■ **BRIEF**
Locate every line below that contains the word "pixels" and copy it.

Stored items from a collection
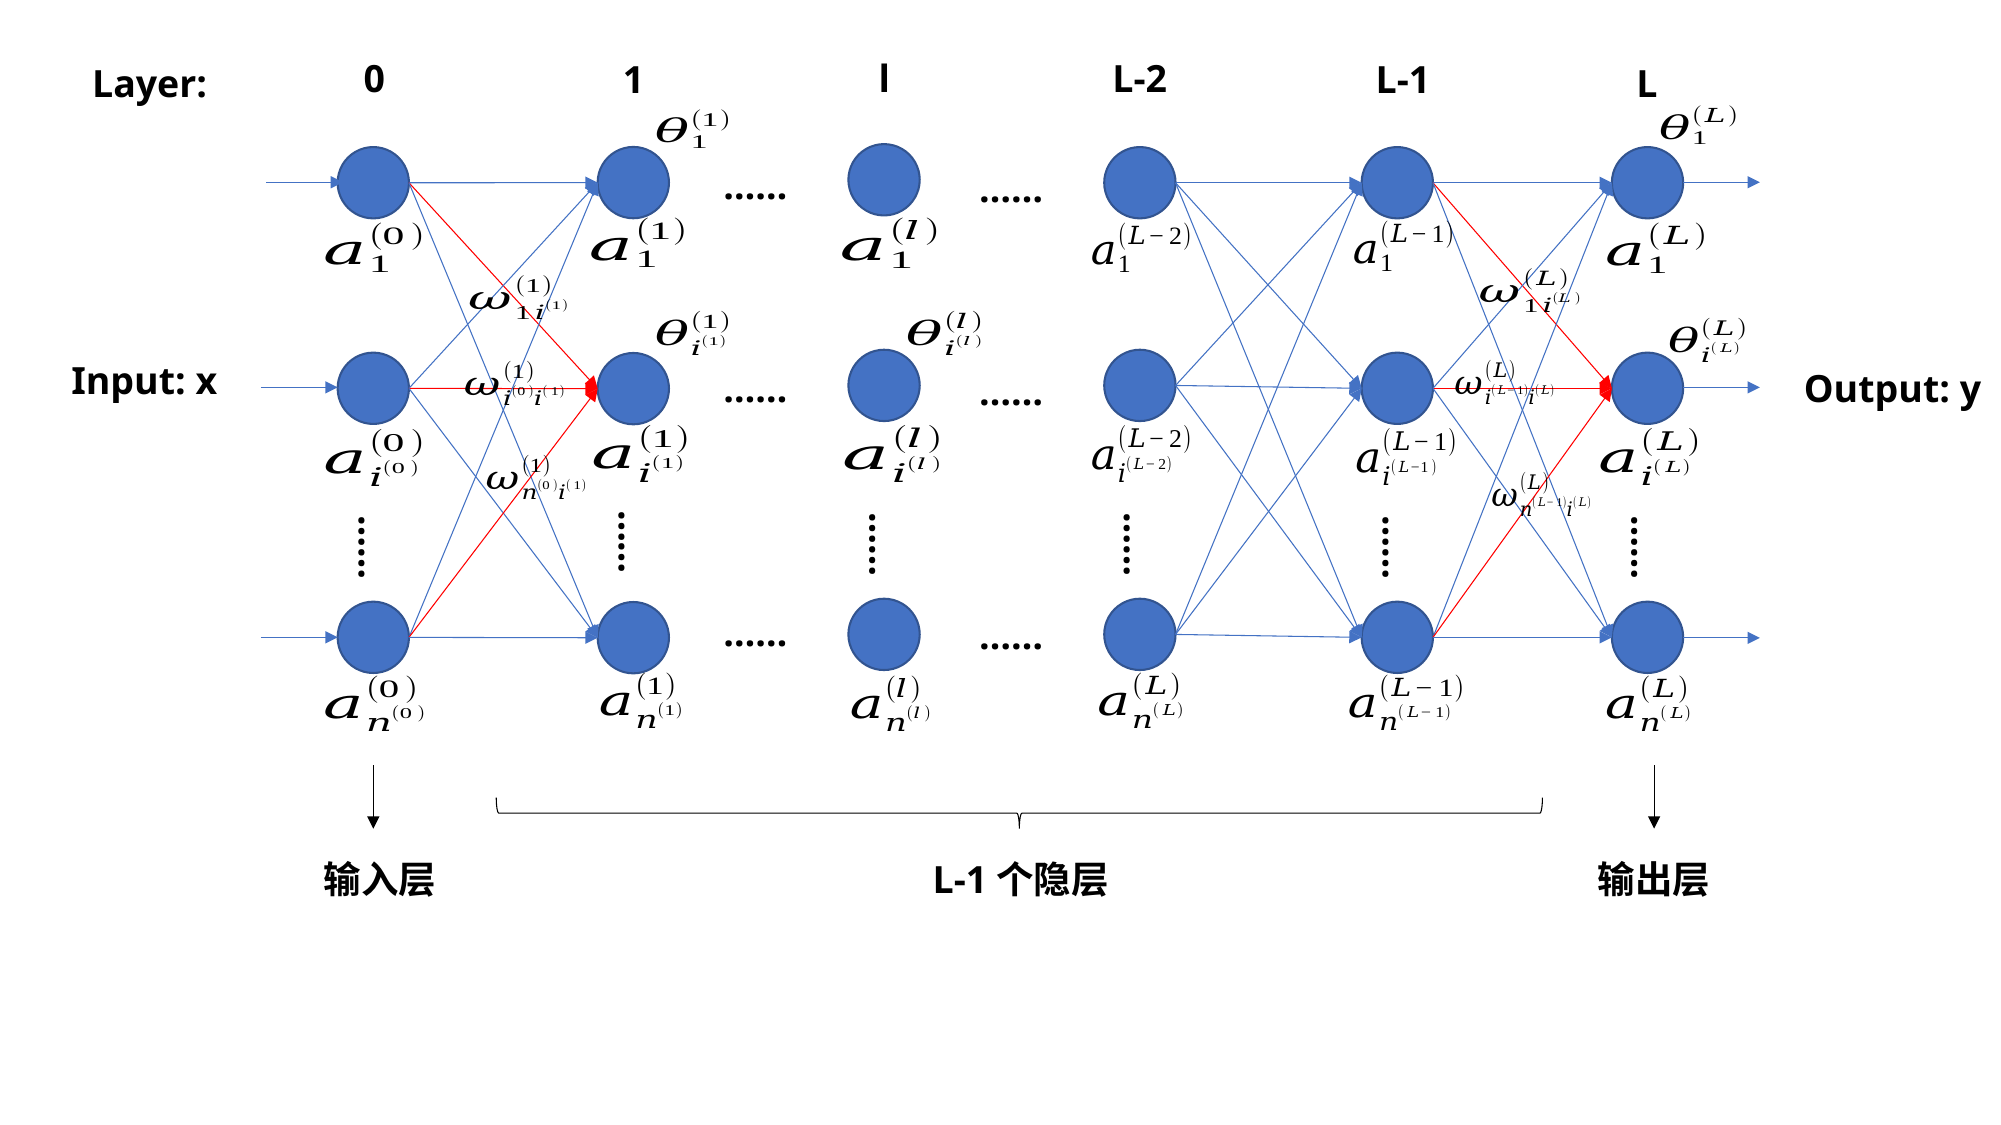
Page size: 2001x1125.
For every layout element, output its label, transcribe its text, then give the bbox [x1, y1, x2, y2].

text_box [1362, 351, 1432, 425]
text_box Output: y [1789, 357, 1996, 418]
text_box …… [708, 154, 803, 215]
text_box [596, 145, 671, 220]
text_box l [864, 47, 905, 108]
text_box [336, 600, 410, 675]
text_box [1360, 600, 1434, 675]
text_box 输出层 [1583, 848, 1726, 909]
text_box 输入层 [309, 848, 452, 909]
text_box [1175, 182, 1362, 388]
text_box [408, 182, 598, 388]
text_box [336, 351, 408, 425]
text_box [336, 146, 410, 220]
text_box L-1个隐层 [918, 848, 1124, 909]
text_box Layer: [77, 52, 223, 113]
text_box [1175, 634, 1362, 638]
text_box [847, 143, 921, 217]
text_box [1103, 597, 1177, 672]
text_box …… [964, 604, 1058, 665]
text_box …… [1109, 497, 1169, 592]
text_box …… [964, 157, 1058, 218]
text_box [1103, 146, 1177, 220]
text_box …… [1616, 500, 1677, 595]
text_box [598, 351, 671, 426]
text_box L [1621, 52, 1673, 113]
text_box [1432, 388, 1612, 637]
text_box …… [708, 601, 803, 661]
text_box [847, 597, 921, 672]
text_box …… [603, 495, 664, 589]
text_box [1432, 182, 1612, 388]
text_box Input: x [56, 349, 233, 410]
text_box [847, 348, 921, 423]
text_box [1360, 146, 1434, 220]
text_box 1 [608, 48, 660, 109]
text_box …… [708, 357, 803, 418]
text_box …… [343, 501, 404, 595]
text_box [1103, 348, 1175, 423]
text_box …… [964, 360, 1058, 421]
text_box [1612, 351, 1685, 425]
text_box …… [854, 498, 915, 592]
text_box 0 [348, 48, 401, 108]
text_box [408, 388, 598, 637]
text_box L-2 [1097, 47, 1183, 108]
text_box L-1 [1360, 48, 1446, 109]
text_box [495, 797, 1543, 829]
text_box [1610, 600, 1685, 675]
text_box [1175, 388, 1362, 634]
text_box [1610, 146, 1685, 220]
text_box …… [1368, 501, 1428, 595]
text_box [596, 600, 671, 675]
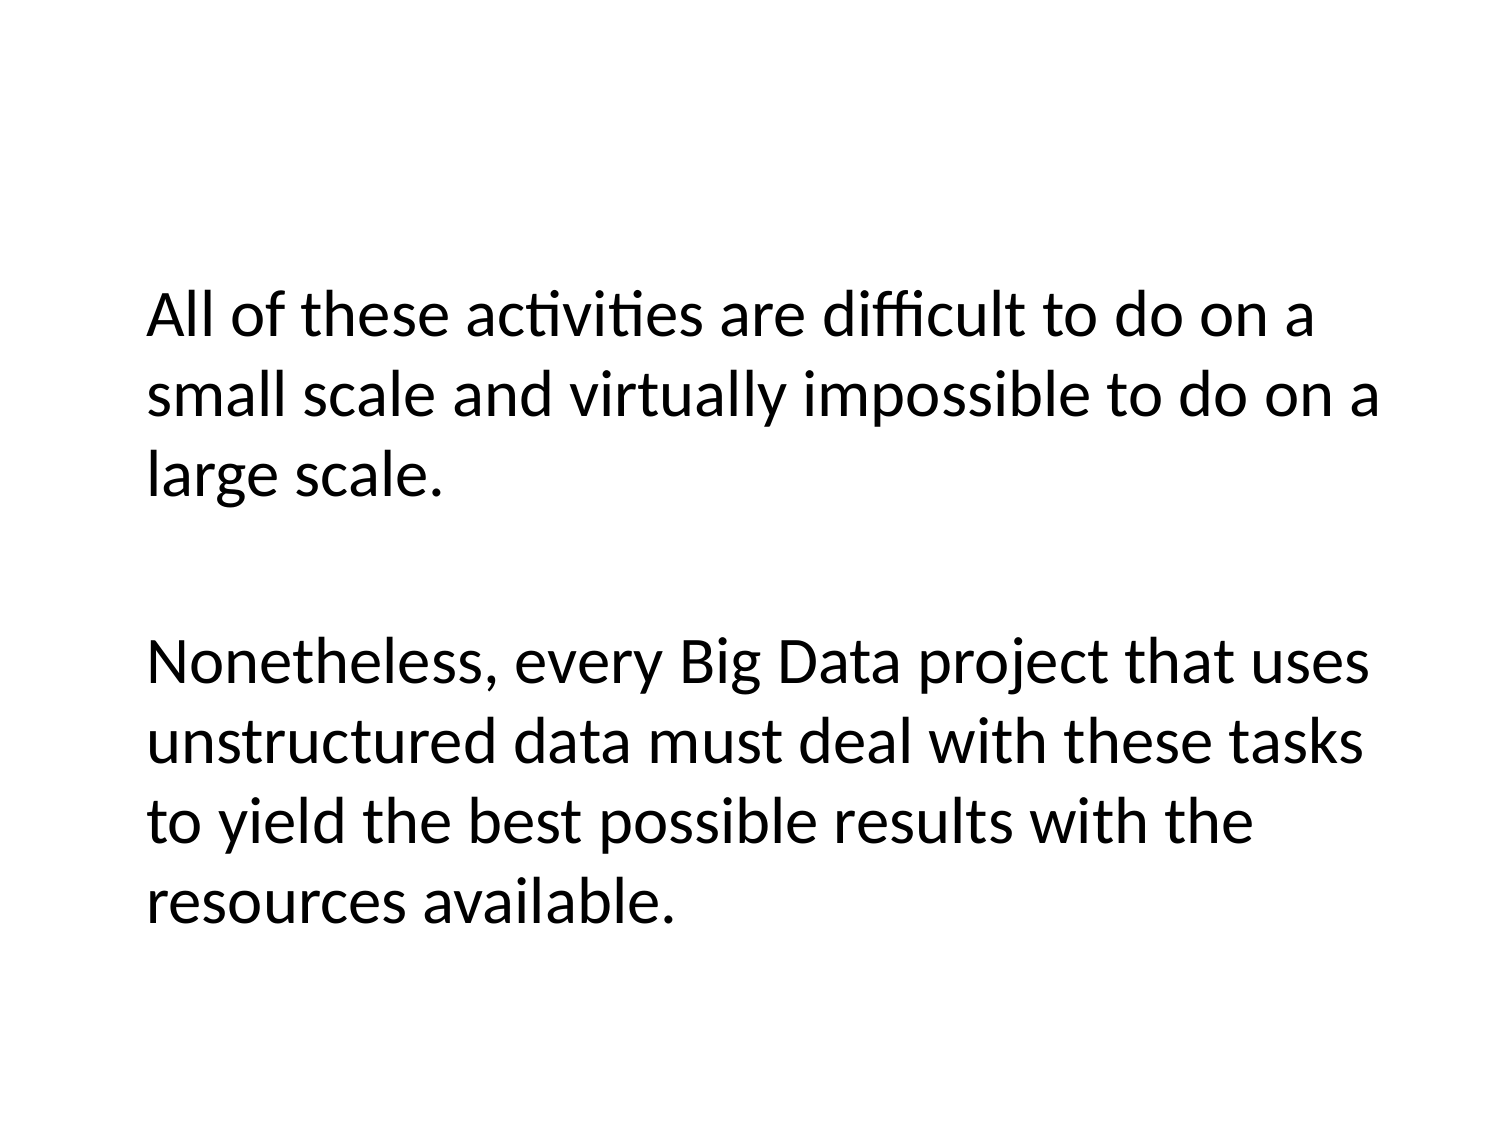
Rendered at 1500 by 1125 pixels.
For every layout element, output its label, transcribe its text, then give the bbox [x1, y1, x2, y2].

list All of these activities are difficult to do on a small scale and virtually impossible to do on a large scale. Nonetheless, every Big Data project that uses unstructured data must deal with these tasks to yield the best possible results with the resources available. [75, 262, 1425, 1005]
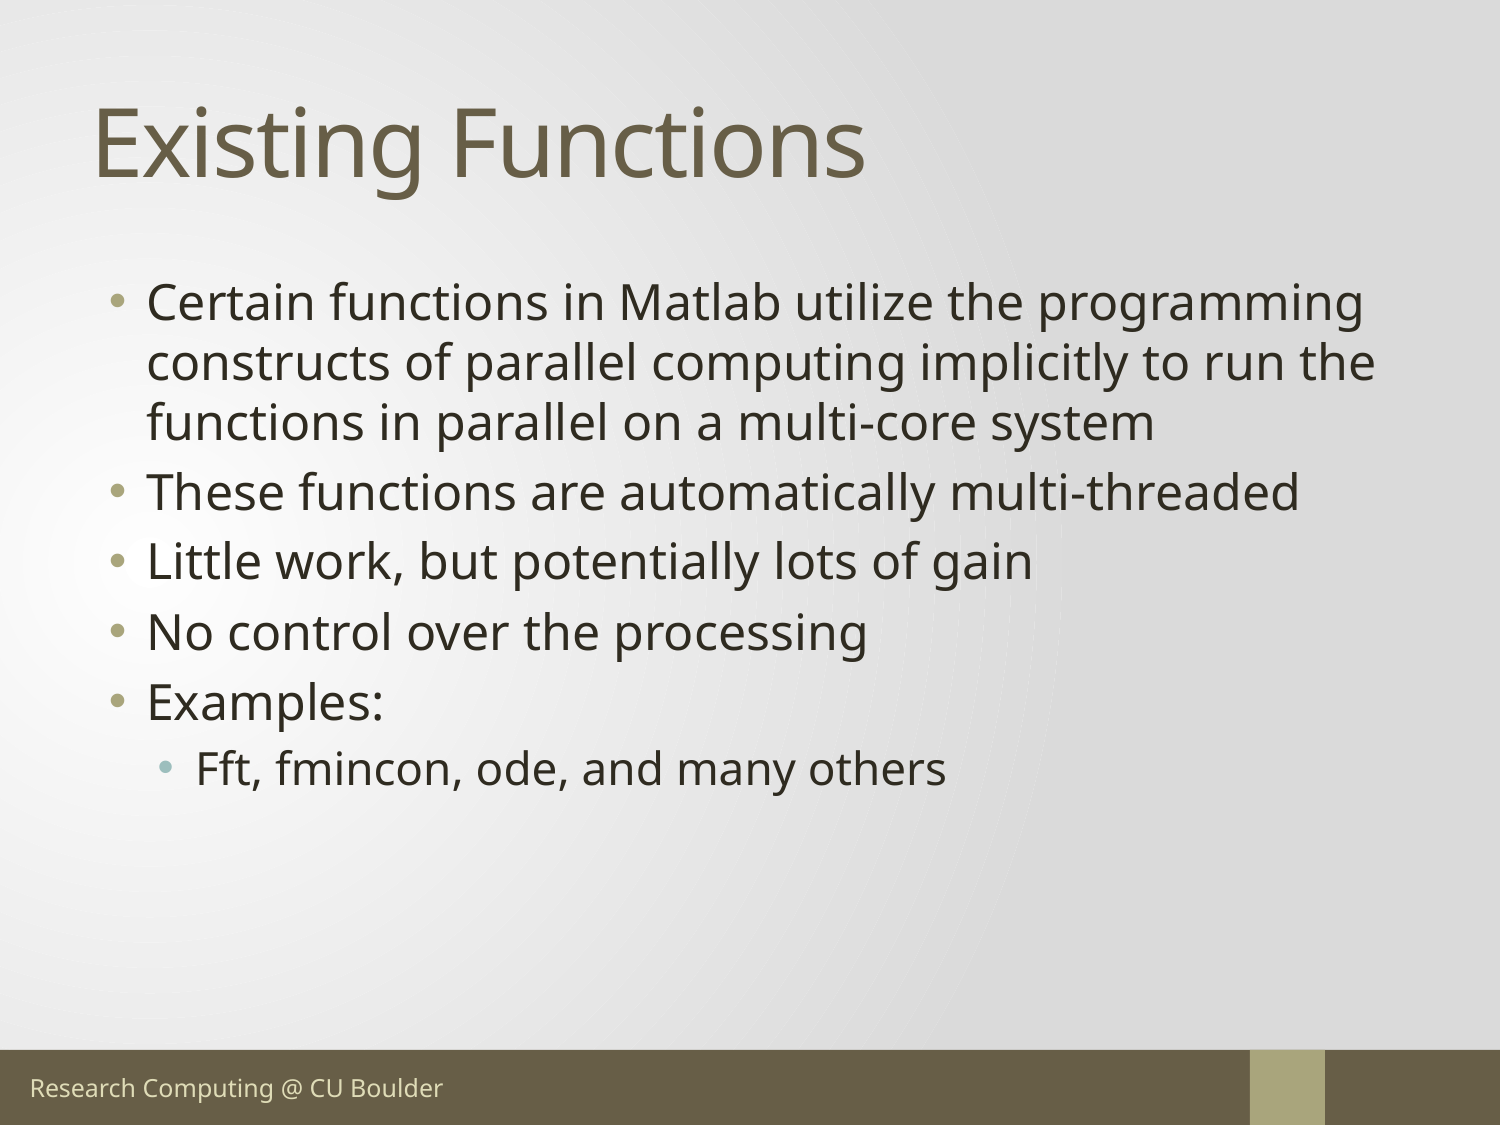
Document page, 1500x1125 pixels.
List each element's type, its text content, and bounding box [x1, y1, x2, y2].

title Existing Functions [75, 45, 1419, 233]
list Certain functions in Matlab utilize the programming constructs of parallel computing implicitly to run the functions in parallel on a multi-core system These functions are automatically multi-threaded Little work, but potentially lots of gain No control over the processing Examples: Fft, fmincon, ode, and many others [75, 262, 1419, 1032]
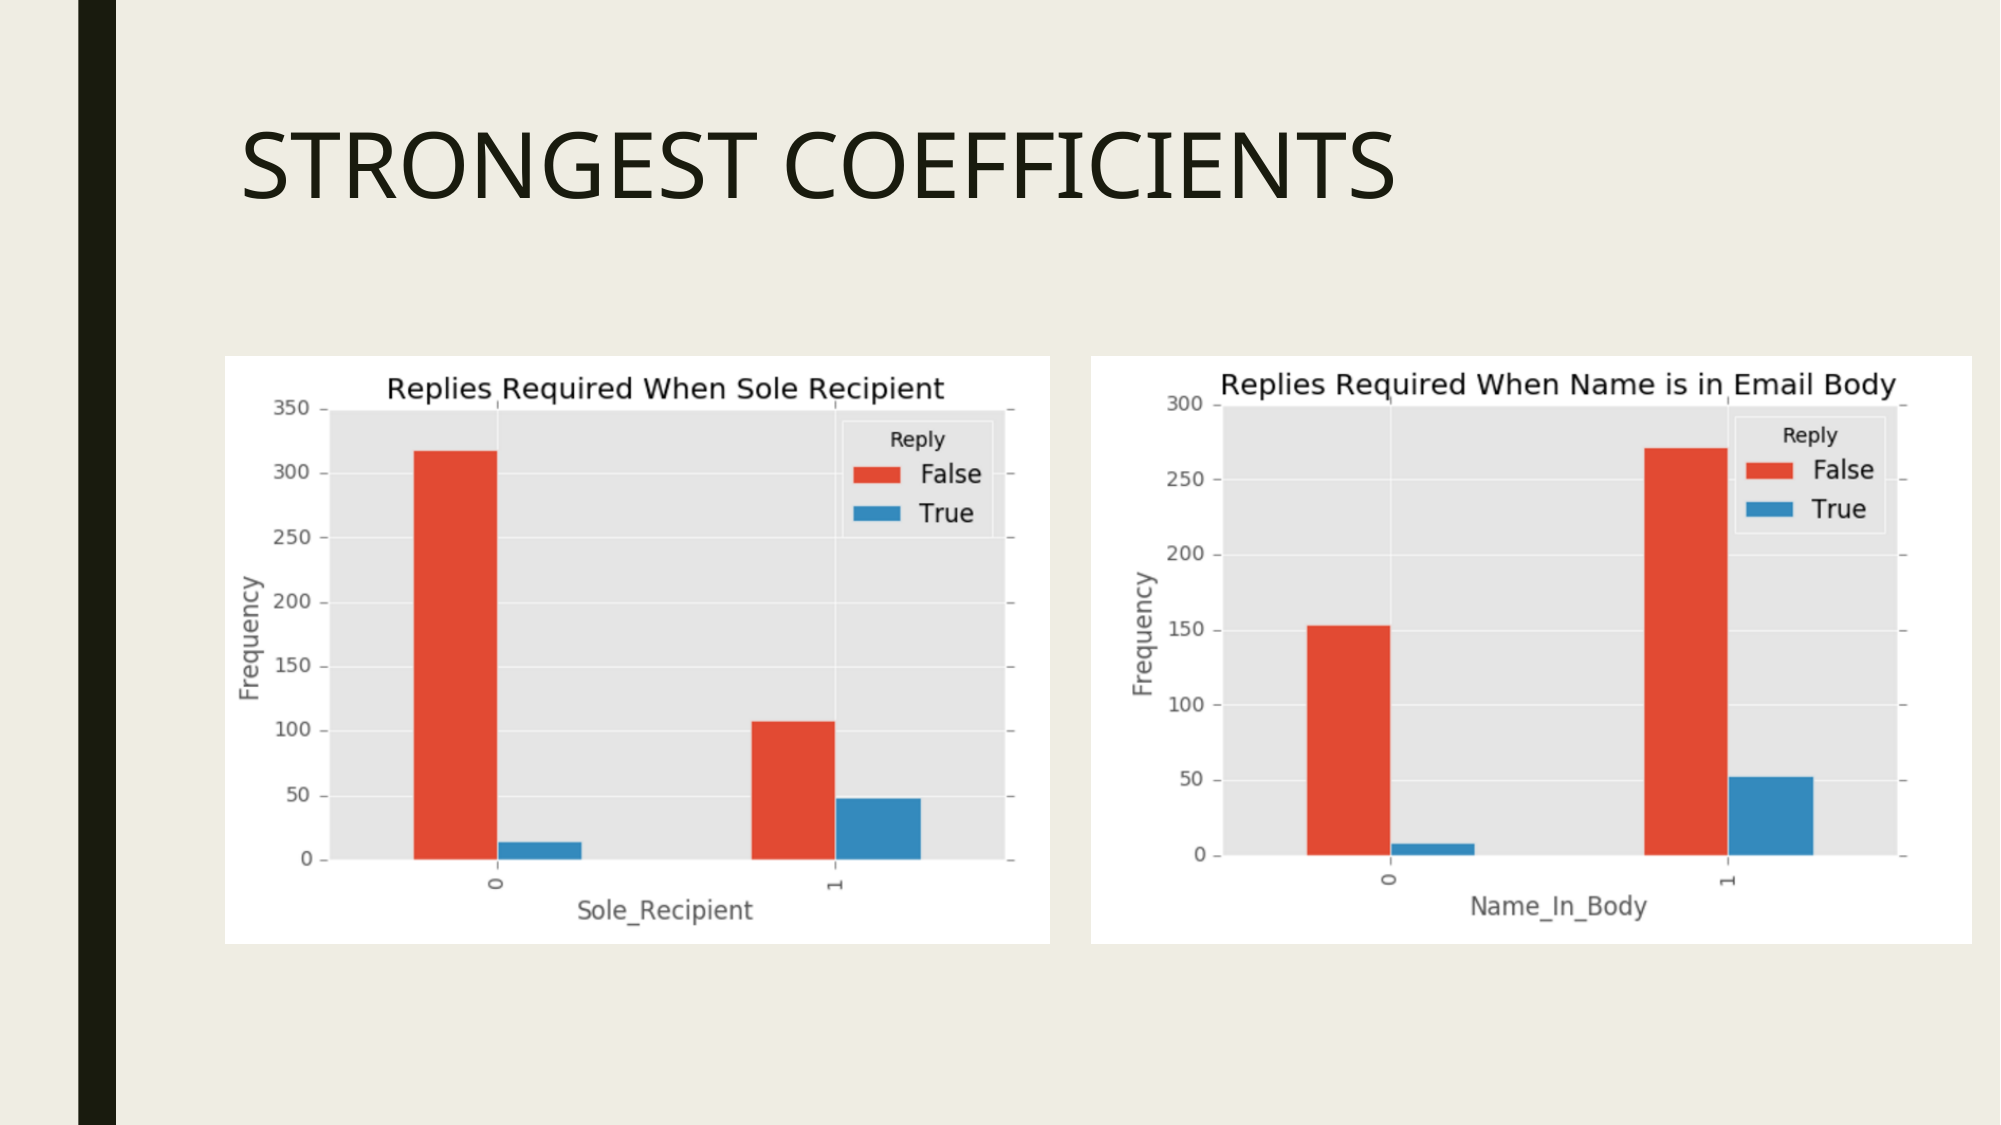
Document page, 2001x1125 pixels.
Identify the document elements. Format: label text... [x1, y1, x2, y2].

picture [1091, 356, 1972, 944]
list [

■ **ANSWER TO THIS EXERCISE**
Rendered at 1500 by 1125 pixels.
Document page, 1500x1125 pixels.
Document page, 2001x1125 pixels.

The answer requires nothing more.